Among the lines of the data, copy those that hold "Livello".

#### Extracted records

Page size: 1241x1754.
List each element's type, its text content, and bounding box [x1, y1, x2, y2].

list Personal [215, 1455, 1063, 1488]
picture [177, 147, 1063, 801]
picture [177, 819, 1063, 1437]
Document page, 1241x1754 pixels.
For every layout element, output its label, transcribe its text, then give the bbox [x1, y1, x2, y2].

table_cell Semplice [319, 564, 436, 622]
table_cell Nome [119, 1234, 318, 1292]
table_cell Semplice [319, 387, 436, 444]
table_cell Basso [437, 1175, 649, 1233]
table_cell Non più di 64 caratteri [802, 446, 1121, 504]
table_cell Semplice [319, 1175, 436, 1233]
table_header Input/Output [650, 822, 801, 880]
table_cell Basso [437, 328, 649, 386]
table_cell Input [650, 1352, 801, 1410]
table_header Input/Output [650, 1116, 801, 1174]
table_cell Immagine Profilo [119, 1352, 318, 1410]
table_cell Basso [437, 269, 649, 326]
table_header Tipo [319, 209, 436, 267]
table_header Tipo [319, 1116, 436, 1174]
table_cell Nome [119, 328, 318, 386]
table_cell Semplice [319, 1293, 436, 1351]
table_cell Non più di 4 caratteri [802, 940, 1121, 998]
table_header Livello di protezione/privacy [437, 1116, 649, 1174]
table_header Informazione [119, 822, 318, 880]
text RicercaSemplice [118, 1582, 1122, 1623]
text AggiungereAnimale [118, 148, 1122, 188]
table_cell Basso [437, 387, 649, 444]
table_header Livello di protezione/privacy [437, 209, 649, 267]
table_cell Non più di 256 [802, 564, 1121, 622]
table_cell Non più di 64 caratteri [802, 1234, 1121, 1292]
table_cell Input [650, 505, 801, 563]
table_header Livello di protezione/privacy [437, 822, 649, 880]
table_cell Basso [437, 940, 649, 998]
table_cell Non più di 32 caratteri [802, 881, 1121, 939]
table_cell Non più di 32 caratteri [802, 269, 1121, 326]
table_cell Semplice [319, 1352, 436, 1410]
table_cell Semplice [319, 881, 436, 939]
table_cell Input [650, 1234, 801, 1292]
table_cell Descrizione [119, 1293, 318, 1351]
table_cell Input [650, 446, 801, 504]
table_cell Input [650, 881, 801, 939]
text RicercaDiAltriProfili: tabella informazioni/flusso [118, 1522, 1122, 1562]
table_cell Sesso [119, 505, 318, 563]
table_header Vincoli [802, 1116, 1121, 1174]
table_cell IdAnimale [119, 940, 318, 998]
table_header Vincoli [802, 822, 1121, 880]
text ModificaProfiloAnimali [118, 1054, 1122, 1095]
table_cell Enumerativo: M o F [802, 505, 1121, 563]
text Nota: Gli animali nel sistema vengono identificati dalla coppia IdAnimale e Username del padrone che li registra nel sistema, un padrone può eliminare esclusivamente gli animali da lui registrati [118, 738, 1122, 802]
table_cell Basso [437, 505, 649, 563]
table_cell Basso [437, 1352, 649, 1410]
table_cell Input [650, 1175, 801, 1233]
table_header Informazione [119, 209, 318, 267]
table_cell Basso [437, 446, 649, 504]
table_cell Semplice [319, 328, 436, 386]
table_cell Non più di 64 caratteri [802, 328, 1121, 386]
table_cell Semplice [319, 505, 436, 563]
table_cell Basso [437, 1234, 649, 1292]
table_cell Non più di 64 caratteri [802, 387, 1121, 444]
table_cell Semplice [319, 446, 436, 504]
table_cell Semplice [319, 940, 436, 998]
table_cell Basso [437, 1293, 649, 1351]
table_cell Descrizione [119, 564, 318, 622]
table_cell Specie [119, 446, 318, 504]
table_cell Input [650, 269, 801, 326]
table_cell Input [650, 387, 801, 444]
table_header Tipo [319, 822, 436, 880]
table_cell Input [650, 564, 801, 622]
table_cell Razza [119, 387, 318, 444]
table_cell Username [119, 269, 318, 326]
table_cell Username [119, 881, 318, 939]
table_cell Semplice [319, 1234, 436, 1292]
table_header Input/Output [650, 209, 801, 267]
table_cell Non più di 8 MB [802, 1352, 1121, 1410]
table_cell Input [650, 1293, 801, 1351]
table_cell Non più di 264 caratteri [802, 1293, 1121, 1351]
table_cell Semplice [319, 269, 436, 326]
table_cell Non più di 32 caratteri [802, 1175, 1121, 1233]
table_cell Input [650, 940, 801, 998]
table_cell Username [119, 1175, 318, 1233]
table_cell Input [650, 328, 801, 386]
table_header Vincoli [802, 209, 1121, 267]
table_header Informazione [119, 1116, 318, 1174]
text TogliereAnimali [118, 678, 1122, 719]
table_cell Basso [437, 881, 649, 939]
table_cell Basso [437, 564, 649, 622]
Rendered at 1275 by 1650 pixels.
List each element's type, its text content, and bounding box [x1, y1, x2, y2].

########

### Task output
table_header Livello di protezione/privacy [437, 1116, 649, 1174]
table_header Livello di protezione/privacy [437, 209, 649, 267]
table_header Livello di protezione/privacy [437, 822, 649, 880]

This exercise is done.